_Task prompt_:
The task calls for each line of the records below in which the word "lines" appears.

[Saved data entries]
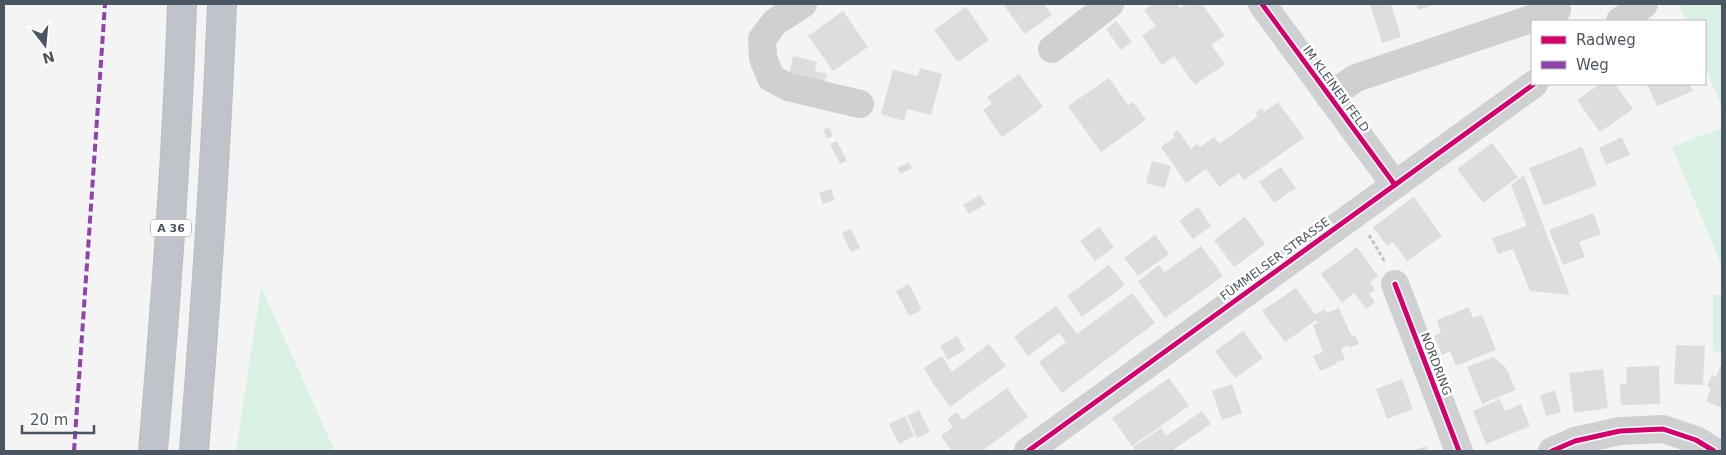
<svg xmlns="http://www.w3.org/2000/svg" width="1726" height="455" viewBox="0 0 1726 455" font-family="'DejaVu Sans',sans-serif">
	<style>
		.green { fill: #d9f2e3 }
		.building { fill: #ddddde }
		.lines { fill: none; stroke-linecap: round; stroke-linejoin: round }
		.highway-casing { stroke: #b9bec3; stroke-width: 30 }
		.path { stroke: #bcc7c4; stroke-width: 3; stroke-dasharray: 4 2.5; stroke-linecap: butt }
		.minor { stroke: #ced0d2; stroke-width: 28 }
		.highway { stroke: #bec4c9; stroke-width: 28 }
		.quiet { stroke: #8e44ad; stroke-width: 4; stroke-dasharray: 8 4; stroke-linecap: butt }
		.cycleway-casing { stroke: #fff; stroke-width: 8 }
		.cycleway { stroke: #d6006c; stroke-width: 5 }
		.labels { text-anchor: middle; stroke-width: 5; stroke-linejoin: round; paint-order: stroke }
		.shield { fill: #fff; stroke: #808990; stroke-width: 1 }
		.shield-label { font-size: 11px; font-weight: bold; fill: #4a5661 }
		.street-label { font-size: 12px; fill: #4a5661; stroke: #fff }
	</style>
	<rect width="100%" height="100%" fill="#f4f4f4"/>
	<g class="green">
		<polygon points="1679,4 1722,4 1722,108 1705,66 1705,21 1686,21"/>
		<polygon points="1722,128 1722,266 1672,147"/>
		<polygon points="261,287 335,451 236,451"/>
		<polygon points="1713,295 1722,295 1722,354 1713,350"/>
	</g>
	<g class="building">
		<polygon points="1003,4 1044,4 1052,15 1025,34"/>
		<polygon points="1153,4 1177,4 1180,8 1187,4 1202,4 1225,36 1211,45 1225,64 1195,85 1174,56 1162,65 1142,36 1156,26 1144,10"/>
		<polygon points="1370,4 1391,4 1401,37 1382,43"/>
		<polygon points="1416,4 1436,4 1418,10"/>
		<polygon points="966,7 989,40 958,62 934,30"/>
		<polygon points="843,11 868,47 833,71 808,36"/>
		<polygon points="1116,21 1132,42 1121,50 1106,29"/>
		<polygon points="793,56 817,62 815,71 827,74 823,88 788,79"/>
		<polygon points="920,68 942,74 931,115 907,109 904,121 881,114 893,70 918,76"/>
		<polygon points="1019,74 1043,107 1002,137 983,110 992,104 987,97"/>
		<polygon points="1109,78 1128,105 1133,102 1146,120 1101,152 1068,106"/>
		<polygon points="1600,84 1615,84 1633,109 1600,132 1577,100"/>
		<polygon points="1647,84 1689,84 1693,91 1657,106"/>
		<polygon points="1278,102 1304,138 1244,180 1239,173 1219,187 1206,169 1186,183 1161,147 1175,137 1173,134 1178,130 1191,149 1197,144 1200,147 1214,137 1219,144 1258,116 1256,113 1262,108 1264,112"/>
		<polygon points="829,127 833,136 827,138 823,130"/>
		<polygon points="1622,137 1630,155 1606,165 1599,148"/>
		<polygon points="837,141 847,161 840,164 830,144"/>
		<polygon points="1492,143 1518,177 1483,203 1457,169"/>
		<polygon points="1582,147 1597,185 1544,206 1529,168"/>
		<polygon points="1152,161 1171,166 1165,188 1146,183"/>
		<polygon points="909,162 912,168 900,174 897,168"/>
		<polygon points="1281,167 1296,188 1274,203 1259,182"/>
		<polygon points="1524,175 1570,295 1530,291 1513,249 1498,254 1492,238 1527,226 1511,185"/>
		<polygon points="831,189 835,200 823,204 819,193"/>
		<polygon points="980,195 986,204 969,214 963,205"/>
		<polygon points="1414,197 1442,236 1407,261 1393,242 1387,246 1373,227"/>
		<polygon points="1198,207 1211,226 1193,239 1179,221"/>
		<polygon points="1593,213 1601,234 1579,242 1585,257 1563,265 1549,230"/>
		<polygon points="1245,217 1265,244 1234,267 1214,240"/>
		<polygon points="1099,227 1114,247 1095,261 1080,241"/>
		<polygon points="851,229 860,248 851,252 842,233"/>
		<polygon points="1155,235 1169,254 1138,276 1124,258"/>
		<polygon points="1201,246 1223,276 1165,318 1138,281 1159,265 1165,272"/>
		<polygon points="1357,247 1378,276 1370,282 1375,290 1369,294 1375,302 1366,309 1354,293 1342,303 1321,274"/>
		<polygon points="1109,265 1125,285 1082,317 1067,296"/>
		<polygon points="909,284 922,310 909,316 896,291"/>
		<polygon points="1296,288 1315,314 1325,309 1326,313 1339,308 1350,333 1352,336 1355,335 1359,344 1349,348 1348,345 1341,349 1345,359 1336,362 1337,364 1320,371 1313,356 1323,352 1313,325 1318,323 1316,320 1285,342 1262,311"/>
		<polygon points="1132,293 1155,323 1062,393 1039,362 1066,342 1059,333 1028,356 1014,337 1056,306 1077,334"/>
		<polygon points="1469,307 1473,318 1482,315 1496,350 1456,366 1450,351 1442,355 1434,336 1441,333 1437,320"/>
		<polygon points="1243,331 1263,358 1235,378 1215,351"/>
		<polygon points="957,336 965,350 948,360 940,346"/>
		<polygon points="989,344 1006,366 950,407 934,385 924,368 942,356 952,372"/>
		<polygon points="1676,345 1705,346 1703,385 1674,384"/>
		<polygon points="1493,357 1506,368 1516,390 1482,404 1467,367"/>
		<polygon points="1721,365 1722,366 1722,408 1706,401 1711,388 1707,386 1712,375 1716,377"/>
		<polygon points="1659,366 1660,404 1621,405 1620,384 1627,384 1626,367"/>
		<polygon points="1603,369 1608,408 1574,413 1569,373"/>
		<polygon points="1169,378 1189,406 1132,446 1112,418"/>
		<polygon points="1402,379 1413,409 1387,419 1376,389"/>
		<polygon points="1232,384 1242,413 1222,420 1212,391"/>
		<polygon points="1007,388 1028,417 982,451 952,451 941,436 953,427 947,419 957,412 962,420"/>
		<polygon points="1555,390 1561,412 1546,416 1540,395"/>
		<polygon points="1500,399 1505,411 1521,404 1530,426 1486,444 1473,411"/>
		<polygon points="919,410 930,432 917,438 907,416"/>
		<polygon points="1202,411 1211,424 1174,449 1176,451 1136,451 1133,447 1161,428 1166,436"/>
		<polygon points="905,416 914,436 899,444 889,424"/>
		<polygon points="1426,446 1428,451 1412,451"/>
	</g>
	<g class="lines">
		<defs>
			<g id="highway">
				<path d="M153,451C166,302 177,153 182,4"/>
				<path d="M194,451C206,302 216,153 222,4"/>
			</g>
		</defs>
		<use href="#highway" class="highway-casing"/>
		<polyline class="path" points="1369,235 1385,262"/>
		<g class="minor">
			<polyline points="803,4 775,22 762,39 763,58 771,78 788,87 860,104"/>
			<polyline points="1262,4 1395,185"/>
			<polyline points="1620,21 1644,4"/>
			<polyline points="1052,49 1110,4"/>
			<polyline points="1329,96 1356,78 1557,10"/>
			<polyline points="1395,284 1459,451"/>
			<polyline points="1028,451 1534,84"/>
			<polyline points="1552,451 1575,441 1620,431 1663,429 1696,440 1714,451"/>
		</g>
		<use href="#highway" class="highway"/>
		<polyline class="quiet" points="74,451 105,4"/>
		<defs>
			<g id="cycleway">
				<polyline points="1262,4 1395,185"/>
				<polyline points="1395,284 1459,451"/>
				<polyline points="1028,451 1534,84"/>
				<polyline points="1552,451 1575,441 1620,431 1663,429 1696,440 1714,451"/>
			</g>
		</defs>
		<use href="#cycleway" class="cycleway-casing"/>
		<use href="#cycleway" class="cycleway"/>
	</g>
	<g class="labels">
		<rect class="shield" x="151" y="219.5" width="40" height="17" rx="4"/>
		<g class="shield-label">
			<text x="171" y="232">A 36</text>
		</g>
		<g class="street-label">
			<text transform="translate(1336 89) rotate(54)" y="4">IM KLEINEN FELD</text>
			<text transform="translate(1275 259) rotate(-36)" y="4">FÜMMELSER STRASSE</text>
			<text transform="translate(1436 364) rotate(69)" y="4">NORDRING</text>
		</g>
	</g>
	<rect width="1726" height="455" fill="none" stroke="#4a5661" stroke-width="10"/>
	<rect x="1531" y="20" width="175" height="65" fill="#ffffff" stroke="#b7bbc0"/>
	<rect x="1541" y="36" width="25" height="8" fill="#d6006c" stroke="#b7bbc0"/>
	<text x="1576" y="45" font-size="15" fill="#4a5661">Radweg</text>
	<rect x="1541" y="61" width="25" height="8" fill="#8e44ad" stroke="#b7bbc0"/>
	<text x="1576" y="70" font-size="15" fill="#4a5661">Weg</text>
	<g transform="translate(45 45) rotate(164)" stroke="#ffffff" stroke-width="4" paint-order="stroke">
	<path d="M0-4L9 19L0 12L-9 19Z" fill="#4a5661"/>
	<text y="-8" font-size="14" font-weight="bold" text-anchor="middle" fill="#4a5661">N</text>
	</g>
	<path d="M22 425v8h72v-8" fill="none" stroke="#4a5661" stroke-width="2.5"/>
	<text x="30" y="425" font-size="15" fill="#4a5661" stroke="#ffffff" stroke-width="4" paint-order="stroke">20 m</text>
</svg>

_Answer box_:
		.lines { fill: none; stroke-linecap: round; stroke-linejoin: round }
	<g class="lines">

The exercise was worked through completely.